Figure 1.. Study Enrollment and Analysis in the RATE-AF Trial of Digoxin vs Bisoprolol for Atrial Fibrillation

aNew York Heart Association class I indicates no limitation of physical activity, with ordinary physical activity not causing undue fatigue, palpitation, or dyspnea; class II, slight limitation of physical activity, comfortable at rest, but ordinary physical activity resulting in fatigue, palpitation, or dyspnea; class III, marked limitation of physical activity, comfortable at rest, but less than ordinary activity causing fatigue, palpitation, or dyspnea; and class IV, unable to carry out any physical activity without discomfort, symptoms of heart failure at rest, and if any physical activity is undertaken, discomfort increases. bRandomization included minimization to balance sex and modified European Heart Rhythm Association class at baseline. One person withdrew after randomization before receiving any therapy. cOr another β-blocker if patient had an intolerance to bisoprolol. dOne patient completed only 35 of 36 elements of the 36-Item Short Form Health Survey at 12 months.

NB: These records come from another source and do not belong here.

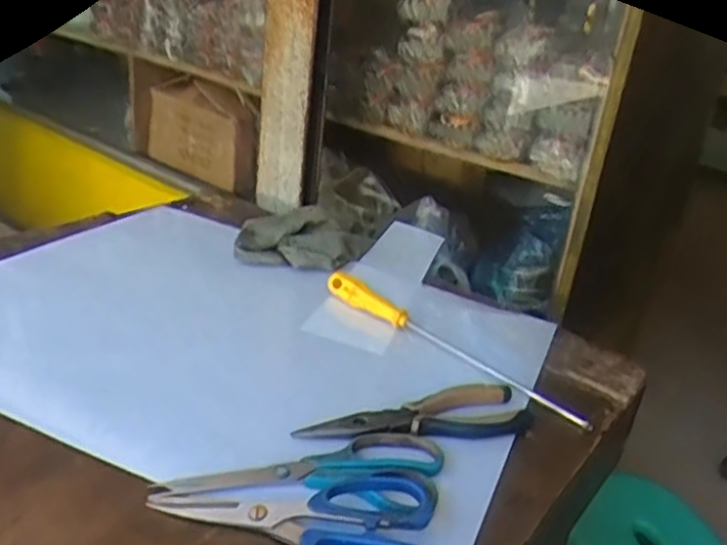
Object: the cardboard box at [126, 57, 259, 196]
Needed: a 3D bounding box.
[{"bbox_3d":[-0.365,-0.308,1.472,0.403,0.207,0.067,28,32,35],"label":"cardboard box"}]

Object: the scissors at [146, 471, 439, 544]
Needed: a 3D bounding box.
[{"bbox_3d":[-0.044,0.151,0.456,0.175,0.016,0.094,11,26,8],"label":"scissors"}]

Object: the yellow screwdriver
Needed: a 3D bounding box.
[{"bbox_3d":[0.078,0.063,0.668,0.307,0.022,0.020,27,32,36],"label":"yellow screwdriver"}]

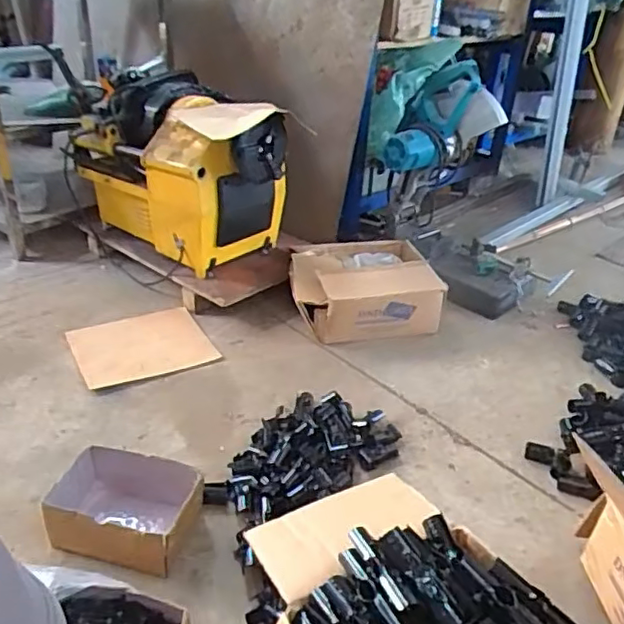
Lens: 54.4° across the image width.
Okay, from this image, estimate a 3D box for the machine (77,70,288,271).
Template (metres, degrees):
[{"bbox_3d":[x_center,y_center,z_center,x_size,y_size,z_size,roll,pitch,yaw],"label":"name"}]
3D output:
[{"bbox_3d":[-0.364,-0.383,1.645,0.299,0.398,0.617,-22,39,-37],"label":"machine"}]

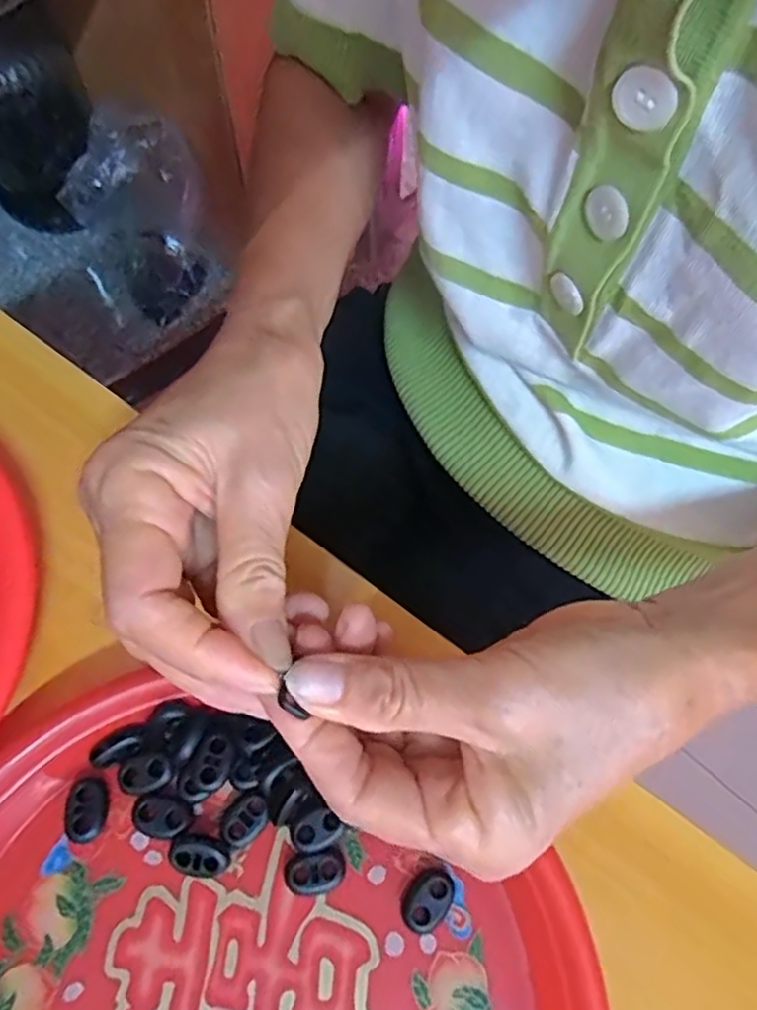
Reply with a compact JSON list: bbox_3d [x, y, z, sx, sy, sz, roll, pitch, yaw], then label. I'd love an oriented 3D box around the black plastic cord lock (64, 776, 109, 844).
[{"bbox_3d":[-0.110,0.114,0.251,0.015,0.004,0.022,4,66,-1],"label":"black plastic cord lock"}]

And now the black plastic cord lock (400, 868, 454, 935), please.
[{"bbox_3d":[0.018,0.144,0.245,0.014,0.008,0.022,35,69,12],"label":"black plastic cord lock"}]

Figure 2.. Change in Symptom Classification

The modified European Heart Rhythm Association (EHRA) score ranks atrial fibrillation (AF)–related symptoms and the effect these have on the patient’s daily life into 5 classes, ranging from asymptomatic (class 1) to disabling (class 4). The modified score subdivides class 2 into “a” (not troubling) and “b” (troubling) to identify patients in need of further intervention. The Sankey plots for participants that attended the 6-month follow-up are displayed with bars proportional to the number of patients in each modified EHRA class at that time point. There were no patients with a modified EHRA class 1 score at baseline in either randomized group. Comparisons of modified EHRA class were made using ordinal logistic regression across all categories for digoxin vs bisoprolol. The adjusted odds ratio at 6 months was 0.12 (95% CI, 0.06-0.25; P < .001) and at 12 months was 0.16 (95% CI, 0.08-0.33; P < .001). An odds ratio of less than 1 indicates superiority of digoxin at both time points. Data on the change in New York Heart Association class during the study appear in eFigure 5 in Supplement 3.